BEGIN Given passage

When the Mind Splits 

Dissociative identity disorder affects millions of people, most of whom are former child abuse victims. Why do some psychologists doubt that the condition even exists?


At first, the fire trucks sounded distant, but then the blaring horns grew louder. Elyse Winter-Volkova became distressed. It was a sunny afternoon in September, and we were seated at the outdoor patio of a small coffee shop a few blocks away from the San Leandro BART station. It was the first time I had met Elyse, a 21-year-old San Leandro woman, and we had been talking for nearly two hours — about her childhood; her unconditionally supportive mother; her partner, Ben; her struggles in college; her goal of becoming a psychologist; and the tattoos she hoped to get.

When we began our conversation, Elyse was warm and friendly, at times goofy and giggly, immediately talkative, and happy and eager to share stories of her life.

Then the fire trucks came.

"Oh god," she said, as the sirens intensified. She turned her head in the direction of the noise, trying to figure out if the emergency vehicles were headed our way. "Where is it? Oh wait, there it is. Ahh, do not turn down here. God!"

Elyse buried her head in her hands on the table. A moment later, the deafeningly loud fire trucks came speeding down our block. Finally, after about ten seconds, the sirens faded into the distance.

"I'm sorry," I said, awkwardly breaking our silence as she lifted her head from her arms.

She looked irritated and angry and stared at me with a disarmingly cold glare. "It's not like you control it," she quipped, before gesturing to herself and saying, "Mae."

"Mae, hi," I replied.

"Loud noises are a huge trigger," she said.

One more loud fire truck sped by. But this time, she didn't bury her head or even flinch. Mae was unfazed.

At that point in our conversation, I already knew that Elyse suffers from dissociative identity disorder, the condition formerly known as multiple personality disorder. The alarming sound of the sirens had caused Mae — one of Elyse's main "alters," the term she uses to describe her different identities or personalities — to take control of her body. In her "system" — meaning her collective group of alters — Mae is the "protector." That means Mae often comes out when Elyse or any other alter feels threatened or upset.

In fact, shortly before the sirens sounded, Elyse was describing Mae in detail to me while discussing how important it is to her that the people in her life treat each alter with respect. When people are dismissive of her system or her disorder, Mae comes forward, she said.

END Given passage

* [Exercise 1]
Decide whether each statement agrees with the article about dissociative identity disorder, and support each yes or no with the deciding words from the article, quoted exactly.
(a) Elyse was 21 years old when the writer met her.
(b) The meeting took place on a rainy afternoon in September.
(c) In Elyse's system, Mae is the "protector."
* [Exercise 2] In the article about dissociative identity disorder, what term does Elyse use to describe her different identities or personalities?
* [Exercise 3] Carry the article about dissociative identity disorder forward from its last paragraph.

BEGIN Dataset records

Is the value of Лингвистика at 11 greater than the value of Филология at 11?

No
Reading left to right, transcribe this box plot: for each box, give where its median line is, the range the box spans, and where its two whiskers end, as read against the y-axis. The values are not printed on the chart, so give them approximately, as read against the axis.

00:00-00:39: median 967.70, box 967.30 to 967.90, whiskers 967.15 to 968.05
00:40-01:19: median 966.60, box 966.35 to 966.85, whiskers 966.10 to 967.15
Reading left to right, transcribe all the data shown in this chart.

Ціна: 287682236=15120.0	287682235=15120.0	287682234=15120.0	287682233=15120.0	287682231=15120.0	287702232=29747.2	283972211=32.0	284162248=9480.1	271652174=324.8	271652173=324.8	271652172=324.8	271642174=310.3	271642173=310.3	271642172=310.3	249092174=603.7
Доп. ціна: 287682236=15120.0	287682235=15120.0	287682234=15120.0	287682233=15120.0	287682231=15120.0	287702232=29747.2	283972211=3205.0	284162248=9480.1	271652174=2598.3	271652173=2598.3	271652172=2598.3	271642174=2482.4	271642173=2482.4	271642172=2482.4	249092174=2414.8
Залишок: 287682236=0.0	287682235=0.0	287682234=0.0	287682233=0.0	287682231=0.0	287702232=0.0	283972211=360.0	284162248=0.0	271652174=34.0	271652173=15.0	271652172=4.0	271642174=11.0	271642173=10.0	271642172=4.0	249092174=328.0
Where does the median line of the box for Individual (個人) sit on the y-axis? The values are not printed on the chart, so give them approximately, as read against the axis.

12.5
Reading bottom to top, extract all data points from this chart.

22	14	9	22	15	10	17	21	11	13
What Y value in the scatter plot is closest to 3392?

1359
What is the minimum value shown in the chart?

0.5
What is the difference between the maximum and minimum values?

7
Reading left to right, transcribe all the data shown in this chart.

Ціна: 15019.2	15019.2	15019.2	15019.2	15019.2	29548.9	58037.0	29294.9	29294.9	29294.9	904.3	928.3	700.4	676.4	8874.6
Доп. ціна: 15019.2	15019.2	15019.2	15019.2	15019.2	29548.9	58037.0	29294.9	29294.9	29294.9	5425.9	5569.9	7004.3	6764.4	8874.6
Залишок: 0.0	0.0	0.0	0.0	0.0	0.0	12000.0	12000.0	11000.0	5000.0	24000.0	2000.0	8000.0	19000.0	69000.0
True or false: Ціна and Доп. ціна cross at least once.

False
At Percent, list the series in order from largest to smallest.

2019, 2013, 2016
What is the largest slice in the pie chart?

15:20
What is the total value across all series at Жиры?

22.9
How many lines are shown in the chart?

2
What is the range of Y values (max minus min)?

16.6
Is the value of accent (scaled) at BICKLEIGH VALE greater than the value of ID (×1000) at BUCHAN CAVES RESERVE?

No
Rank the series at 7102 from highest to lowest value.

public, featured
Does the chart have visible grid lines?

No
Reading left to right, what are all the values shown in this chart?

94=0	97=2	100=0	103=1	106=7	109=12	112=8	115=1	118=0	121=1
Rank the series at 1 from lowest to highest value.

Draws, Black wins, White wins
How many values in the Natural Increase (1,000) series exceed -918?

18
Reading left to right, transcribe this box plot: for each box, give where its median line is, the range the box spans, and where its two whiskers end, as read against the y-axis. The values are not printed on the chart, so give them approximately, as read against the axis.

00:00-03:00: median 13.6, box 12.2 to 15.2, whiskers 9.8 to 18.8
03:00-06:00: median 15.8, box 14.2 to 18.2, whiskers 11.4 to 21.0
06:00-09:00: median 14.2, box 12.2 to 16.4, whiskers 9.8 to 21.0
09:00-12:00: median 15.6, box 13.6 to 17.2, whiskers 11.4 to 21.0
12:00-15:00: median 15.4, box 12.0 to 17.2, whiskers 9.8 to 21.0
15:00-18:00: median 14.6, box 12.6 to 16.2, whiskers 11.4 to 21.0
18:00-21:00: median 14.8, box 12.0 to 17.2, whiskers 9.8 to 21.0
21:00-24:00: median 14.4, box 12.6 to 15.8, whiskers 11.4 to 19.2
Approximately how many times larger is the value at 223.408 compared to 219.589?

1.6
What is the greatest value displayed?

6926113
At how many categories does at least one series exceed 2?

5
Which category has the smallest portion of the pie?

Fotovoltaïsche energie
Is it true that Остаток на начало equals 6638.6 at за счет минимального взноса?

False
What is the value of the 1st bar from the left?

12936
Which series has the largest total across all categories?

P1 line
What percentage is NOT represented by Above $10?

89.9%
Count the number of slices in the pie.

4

END Dataset records

* [Answer area 1]
(a) Yes: "a 21-year-old San Leandro woman"
(b) No: "It was a sunny afternoon in September"
(c) Yes: "In her "system" — meaning her collective group of alters — Mae is the "protector.""

* [Answer area 2] She calls them "alters."

* [Answer area 3]
"Mae will kick their ass," Elyse joked. "Because she's like, we deserve respect. ... We deserve basic human compassion, you know?"

When the Mind Splits from Bert Johnson on Vimeo.

After the switch, I finished the rest of our conversation with Mae, who has a slightly deeper voice than Elyse and a more sarcastic and dry sense of humor. Mae doesn't smile often. But she echoed Elyse's comments about the importance of people accepting her, albeit a bit more directly: "Respect is important," Mae said. "We're people and we deserve it. And if anyone doesn't respect even one alter, they're in trouble with me."

I met Elyse a few weeks after she sent me an email, stating that she has was trying to find a journalist to help her raise awareness about dissociative identity disorder, or DID (pronounced D-I-D), a misunderstood and stigmatized condition that is far more common than most people realize. Elyse was officially diagnosed with DID two years ago at Stanford University Medical Center, but she said she has had the condition for much longer.

"The majority of the public knows little to no correct information about DID, and even those in the professional field of psychology debate whether or not this disorder is even real," Elyse wrote to me over the summer. "But it is. It is very, very real, and so I am working hard to spread awareness."

Research has increasingly demonstrated that DID is a trauma-based disorder that typically emerges among people who have experienced childhood sexual or physical abuse. Dissociation occurs when people mentally detach themselves from their surroundings, a common coping mechanism for a child victim of abuse. When the abuse continues over a period of time, that dissociation can become extreme and lead the victim to develop distinct, dissociated parts of himself or herself that exist to withstand the abuse.

Experts on DID say that roughly 1 percent of the population suffers from the condition, making it as common as bipolar disorder or schizophrenia. Yet despite this prevalence, the condition remains under-researched and highly controversial, with some psychologists continuing to express doubts about the legitimacy of the disorder.

The result, DID researchers and advocates say, is that victims of trauma can be revictimized by a mental healthcare system that is deeply and unjustifiably skeptical of them. In some cases, sufferers may be misdiagnosed and given treatment and medications that only do more harm. And few therapists are properly educated about the disease.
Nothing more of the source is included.